Huzur istiyorum ben melankoli. Kollarında uyumak. Saçını okşamak sen uyuyana dek ya da ne bileyim gözlerinin içine bakarak dudaklarındaki küçük bir tebessümü yakalamak... Huzur sensiz dünyanın yatağından geçiyor çünkü.. "Orospu" gibi hissediyorum kendimi... Ve damgalanıyorum yavaş gelişen zihinlerde -erkeğin orospusu- diye. Aslına bakarsan, sensiz geçen her geçmekte olanda hoşuma bile gidiyor bu durum. Tanrı rolünü üsleniyorum. Sevdiriyorum kendimi, ta ki seni sevdiğim gerçeğine kadar bir müddet bu şekilde avunuyorum.

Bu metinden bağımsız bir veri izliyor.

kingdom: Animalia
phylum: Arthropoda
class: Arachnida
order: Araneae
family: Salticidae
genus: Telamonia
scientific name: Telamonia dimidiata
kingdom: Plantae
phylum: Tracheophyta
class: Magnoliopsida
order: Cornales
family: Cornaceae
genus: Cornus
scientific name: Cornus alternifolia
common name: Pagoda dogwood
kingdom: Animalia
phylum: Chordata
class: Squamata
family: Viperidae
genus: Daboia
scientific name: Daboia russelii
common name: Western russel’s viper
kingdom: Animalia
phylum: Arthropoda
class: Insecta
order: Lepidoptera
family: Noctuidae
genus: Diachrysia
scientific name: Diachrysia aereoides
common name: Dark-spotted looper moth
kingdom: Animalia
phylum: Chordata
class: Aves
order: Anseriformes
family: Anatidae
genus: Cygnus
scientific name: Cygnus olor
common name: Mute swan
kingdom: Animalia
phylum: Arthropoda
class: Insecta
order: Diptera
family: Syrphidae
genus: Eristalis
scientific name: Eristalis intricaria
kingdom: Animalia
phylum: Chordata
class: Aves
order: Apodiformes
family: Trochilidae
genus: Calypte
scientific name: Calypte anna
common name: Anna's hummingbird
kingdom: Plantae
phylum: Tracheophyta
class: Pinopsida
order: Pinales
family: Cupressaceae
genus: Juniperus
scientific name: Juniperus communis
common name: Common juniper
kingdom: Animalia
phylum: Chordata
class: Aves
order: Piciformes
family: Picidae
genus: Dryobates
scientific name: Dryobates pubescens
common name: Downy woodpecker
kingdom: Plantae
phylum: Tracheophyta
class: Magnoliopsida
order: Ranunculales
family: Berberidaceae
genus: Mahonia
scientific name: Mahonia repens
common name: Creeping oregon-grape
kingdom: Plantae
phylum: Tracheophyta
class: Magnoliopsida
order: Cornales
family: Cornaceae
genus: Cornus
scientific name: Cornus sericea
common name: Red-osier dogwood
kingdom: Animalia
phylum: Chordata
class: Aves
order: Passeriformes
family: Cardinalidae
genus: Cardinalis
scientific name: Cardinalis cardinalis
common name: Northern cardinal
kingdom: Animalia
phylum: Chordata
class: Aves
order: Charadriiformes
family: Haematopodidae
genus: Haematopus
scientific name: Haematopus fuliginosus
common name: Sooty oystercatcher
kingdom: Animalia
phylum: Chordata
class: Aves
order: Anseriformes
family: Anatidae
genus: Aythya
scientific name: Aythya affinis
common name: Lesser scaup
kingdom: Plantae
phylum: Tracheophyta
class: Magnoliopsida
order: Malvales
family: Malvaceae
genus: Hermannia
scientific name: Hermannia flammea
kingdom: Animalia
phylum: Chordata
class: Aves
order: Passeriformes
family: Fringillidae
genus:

Sen bunları anlar mıydın duysan, yine sabun köpüğü soru işaretleriyle gelir miydin bana.. Ya da ne bileyim yalanlayacak biri gerekir miydi tüm bu olanları.
Seninle birlikteliğim boyunca 1-2 kez "ayrılık" dediğini hatırlıyorum korkuyla karışık... Haklıydın... Sanırım... Çünkü ben -erkeğin orospusuydum-, oluyordum belki de, belki de -mahkumdum-... Kurtarabilirdin kendini, benden ve en basit zamanda... Ya da yapamazdın! Ne bileyim! Yanında değildim ben o zamanda da...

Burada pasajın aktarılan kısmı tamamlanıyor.